**Task to complete**
Transcribe the records below exactly, from their first line through the line containing "zahrnuta v ceně". Omit every line after it.

══ Data in this exercise

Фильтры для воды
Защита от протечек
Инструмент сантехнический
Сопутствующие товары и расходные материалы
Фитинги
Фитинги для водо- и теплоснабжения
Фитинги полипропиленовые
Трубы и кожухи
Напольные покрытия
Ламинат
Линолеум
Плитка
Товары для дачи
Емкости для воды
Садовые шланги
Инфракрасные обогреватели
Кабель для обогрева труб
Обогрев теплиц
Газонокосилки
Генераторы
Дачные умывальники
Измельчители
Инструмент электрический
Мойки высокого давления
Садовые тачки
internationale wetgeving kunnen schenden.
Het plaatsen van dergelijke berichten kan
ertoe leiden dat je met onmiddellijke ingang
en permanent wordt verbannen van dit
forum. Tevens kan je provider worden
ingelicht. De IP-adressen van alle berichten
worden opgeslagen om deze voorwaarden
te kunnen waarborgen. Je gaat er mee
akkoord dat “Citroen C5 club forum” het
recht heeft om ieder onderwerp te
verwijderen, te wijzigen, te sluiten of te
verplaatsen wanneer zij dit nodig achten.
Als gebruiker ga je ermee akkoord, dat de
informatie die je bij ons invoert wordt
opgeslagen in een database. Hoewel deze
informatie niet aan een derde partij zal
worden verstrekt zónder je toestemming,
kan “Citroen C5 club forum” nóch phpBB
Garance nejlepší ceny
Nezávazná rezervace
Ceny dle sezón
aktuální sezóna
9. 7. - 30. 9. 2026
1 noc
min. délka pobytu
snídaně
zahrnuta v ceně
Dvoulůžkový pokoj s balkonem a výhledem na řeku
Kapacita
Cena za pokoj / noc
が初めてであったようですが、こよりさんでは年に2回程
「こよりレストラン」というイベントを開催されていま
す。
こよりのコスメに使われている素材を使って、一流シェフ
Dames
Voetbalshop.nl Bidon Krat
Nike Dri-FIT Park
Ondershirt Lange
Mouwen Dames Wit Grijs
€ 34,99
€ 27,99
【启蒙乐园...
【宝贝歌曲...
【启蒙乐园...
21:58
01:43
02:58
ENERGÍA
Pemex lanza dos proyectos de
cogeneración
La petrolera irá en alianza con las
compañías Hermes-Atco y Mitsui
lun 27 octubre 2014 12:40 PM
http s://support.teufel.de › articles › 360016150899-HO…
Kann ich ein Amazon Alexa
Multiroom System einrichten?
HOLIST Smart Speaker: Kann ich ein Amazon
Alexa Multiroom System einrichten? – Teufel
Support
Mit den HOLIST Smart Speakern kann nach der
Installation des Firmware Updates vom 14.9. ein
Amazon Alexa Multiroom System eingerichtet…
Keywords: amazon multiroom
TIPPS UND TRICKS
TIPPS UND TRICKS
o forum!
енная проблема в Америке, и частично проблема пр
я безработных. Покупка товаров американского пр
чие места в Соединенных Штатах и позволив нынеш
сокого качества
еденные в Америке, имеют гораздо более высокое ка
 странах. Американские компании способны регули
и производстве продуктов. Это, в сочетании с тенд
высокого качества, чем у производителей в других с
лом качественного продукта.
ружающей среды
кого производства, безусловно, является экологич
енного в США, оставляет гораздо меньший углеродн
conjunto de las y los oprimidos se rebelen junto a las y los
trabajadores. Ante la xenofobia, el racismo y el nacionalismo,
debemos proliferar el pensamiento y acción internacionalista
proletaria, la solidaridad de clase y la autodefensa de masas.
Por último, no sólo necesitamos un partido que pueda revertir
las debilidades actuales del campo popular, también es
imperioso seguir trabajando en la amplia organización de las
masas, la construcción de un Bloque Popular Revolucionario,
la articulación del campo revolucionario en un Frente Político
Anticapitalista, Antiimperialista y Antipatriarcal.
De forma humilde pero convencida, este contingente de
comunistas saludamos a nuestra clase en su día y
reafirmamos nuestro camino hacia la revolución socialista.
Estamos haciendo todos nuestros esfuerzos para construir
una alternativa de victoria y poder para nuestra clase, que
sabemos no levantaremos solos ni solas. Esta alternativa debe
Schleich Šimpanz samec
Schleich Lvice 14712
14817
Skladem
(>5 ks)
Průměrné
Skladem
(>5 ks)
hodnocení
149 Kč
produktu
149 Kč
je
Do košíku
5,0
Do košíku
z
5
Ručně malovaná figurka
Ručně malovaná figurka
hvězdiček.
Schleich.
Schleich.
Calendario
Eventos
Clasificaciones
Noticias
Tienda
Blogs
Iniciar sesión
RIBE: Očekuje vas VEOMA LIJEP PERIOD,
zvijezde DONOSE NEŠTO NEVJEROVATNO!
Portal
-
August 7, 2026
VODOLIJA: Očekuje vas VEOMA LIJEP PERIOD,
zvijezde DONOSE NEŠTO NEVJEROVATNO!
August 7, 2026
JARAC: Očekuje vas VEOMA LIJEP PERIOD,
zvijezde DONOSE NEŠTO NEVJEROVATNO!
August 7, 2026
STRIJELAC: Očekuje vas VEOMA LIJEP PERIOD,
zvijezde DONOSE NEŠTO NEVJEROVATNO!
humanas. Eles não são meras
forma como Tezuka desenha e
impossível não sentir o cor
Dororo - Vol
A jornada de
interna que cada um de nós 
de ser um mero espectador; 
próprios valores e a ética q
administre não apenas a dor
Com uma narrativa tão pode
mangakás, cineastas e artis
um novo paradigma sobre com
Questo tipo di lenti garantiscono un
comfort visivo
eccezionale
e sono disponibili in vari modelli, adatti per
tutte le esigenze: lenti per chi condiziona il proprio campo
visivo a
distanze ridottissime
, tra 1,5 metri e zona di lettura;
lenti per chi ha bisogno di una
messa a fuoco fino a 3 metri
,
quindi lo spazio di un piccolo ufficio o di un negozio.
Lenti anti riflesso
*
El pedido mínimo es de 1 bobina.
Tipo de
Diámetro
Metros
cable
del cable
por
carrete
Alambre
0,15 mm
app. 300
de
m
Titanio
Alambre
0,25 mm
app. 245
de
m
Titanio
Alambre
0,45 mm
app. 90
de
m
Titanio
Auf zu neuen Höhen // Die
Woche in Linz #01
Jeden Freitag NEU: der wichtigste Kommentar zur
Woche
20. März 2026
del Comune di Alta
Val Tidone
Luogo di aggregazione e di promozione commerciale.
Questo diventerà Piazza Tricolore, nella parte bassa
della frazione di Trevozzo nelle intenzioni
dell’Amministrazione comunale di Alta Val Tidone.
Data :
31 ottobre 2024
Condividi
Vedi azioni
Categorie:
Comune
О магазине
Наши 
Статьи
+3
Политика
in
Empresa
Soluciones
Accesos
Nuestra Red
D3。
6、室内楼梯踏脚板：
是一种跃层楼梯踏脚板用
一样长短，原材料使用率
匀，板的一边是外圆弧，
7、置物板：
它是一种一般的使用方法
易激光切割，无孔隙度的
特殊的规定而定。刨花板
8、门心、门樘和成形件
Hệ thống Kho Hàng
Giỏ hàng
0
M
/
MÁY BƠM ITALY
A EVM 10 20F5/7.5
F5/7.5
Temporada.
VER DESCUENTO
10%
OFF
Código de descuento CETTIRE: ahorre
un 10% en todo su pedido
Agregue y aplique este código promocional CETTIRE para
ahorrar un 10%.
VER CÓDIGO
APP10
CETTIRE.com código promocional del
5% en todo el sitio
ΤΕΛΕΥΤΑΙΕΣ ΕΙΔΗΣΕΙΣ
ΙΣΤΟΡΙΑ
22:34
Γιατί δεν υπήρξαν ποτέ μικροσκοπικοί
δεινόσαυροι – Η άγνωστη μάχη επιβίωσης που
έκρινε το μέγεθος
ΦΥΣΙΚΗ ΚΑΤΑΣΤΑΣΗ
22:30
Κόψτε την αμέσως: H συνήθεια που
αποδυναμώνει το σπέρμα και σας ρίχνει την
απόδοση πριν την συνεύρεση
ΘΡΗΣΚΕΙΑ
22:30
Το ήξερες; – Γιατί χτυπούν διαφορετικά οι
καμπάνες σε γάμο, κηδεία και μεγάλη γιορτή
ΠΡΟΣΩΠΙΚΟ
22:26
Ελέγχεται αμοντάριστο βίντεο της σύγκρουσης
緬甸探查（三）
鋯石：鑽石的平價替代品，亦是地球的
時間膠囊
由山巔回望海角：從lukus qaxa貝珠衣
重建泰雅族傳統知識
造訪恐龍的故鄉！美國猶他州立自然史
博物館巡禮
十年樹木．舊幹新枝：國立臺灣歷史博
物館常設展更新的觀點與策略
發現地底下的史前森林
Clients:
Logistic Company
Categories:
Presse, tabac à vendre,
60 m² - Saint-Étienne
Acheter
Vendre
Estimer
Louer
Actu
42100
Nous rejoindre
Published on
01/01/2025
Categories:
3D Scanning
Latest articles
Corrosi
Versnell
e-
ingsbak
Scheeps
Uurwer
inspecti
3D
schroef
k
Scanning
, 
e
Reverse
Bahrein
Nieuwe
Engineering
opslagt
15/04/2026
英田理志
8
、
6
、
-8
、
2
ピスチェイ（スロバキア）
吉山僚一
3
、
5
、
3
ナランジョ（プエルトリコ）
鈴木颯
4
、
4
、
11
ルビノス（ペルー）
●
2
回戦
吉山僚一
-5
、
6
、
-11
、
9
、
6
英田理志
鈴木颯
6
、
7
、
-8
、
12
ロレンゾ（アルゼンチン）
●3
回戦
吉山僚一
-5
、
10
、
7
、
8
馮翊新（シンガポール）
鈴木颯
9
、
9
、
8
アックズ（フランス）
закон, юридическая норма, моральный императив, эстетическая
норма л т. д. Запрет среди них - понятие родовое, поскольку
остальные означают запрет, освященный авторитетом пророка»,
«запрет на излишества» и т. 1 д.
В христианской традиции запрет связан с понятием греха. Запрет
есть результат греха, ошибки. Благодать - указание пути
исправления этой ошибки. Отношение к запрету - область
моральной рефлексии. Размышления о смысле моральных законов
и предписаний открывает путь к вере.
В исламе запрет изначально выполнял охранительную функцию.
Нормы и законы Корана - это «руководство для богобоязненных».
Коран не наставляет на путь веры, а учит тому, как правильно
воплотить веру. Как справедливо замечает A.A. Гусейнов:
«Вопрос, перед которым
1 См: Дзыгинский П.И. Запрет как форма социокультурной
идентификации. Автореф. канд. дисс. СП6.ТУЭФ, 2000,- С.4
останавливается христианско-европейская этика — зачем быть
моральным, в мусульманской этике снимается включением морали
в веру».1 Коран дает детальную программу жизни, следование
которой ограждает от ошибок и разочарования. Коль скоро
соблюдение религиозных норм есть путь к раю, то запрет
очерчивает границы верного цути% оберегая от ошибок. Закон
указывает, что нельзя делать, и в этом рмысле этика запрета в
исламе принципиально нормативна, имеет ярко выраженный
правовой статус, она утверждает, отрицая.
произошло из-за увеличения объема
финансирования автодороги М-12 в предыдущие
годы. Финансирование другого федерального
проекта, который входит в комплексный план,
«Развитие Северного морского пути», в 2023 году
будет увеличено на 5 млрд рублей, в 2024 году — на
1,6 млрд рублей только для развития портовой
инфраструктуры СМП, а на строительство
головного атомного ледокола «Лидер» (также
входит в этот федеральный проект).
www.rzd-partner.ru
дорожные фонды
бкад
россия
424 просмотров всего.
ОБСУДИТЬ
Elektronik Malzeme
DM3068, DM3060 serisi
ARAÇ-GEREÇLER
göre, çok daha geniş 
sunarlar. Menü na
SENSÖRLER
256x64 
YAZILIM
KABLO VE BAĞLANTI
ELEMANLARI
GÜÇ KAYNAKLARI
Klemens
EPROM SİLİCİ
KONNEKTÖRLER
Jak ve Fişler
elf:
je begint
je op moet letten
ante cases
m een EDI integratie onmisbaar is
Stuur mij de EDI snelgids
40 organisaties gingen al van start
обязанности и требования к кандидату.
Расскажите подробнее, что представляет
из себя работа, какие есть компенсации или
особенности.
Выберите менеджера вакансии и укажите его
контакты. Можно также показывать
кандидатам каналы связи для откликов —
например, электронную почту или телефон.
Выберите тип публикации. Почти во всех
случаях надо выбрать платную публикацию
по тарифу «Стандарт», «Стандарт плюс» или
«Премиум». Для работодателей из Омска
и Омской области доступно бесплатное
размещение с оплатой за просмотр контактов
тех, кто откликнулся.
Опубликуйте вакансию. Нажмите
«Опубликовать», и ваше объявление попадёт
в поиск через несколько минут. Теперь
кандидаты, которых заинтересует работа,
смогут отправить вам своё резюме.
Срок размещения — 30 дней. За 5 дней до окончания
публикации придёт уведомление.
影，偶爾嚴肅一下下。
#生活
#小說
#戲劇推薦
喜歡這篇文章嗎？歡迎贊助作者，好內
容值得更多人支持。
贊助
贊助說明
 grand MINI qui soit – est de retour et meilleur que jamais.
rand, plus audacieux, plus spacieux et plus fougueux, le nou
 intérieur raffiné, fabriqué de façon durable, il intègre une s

════

**Exercise result**
Фильтры для воды
Защита от протечек
Инструмент сантехнический
Сопутствующие товары и расходные материалы
Фитинги
Фитинги для водо- и теплоснабжения
Фитинги полипропиленовые
Трубы и кожухи
Напольные покрытия
Ламинат
Линолеум
Плитка
Товары для дачи
Емкости для воды
Садовые шланги
Инфракрасные обогреватели
Кабель для обогрева труб
Обогрев теплиц
Газонокосилки
Генераторы
Дачные умывальники
Измельчители
Инструмент электрический
Мойки высокого давления
Садовые тачки
internationale wetgeving kunnen schenden.
Het plaatsen van dergelijke berichten kan
ertoe leiden dat je met onmiddellijke ingang
en permanent wordt verbannen van dit
forum. Tevens kan je provider worden
ingelicht. De IP-adressen van alle berichten
worden opgeslagen om deze voorwaarden
te kunnen waarborgen. Je gaat er mee
akkoord dat “Citroen C5 club forum” het
recht heeft om ieder onderwerp te
verwijderen, te wijzigen, te sluiten of te
verplaatsen wanneer zij dit nodig achten.
Als gebruiker ga je ermee akkoord, dat de
informatie die je bij ons invoert wordt
opgeslagen in een database. Hoewel deze
informatie niet aan een derde partij zal
worden verstrekt zónder je toestemming,
kan “Citroen C5 club forum” nóch phpBB
Garance nejlepší ceny
Nezávazná rezervace
Ceny dle sezón
aktuální sezóna
9. 7. - 30. 9. 2026
1 noc
min. délka pobytu
snídaně
zahrnuta v ceně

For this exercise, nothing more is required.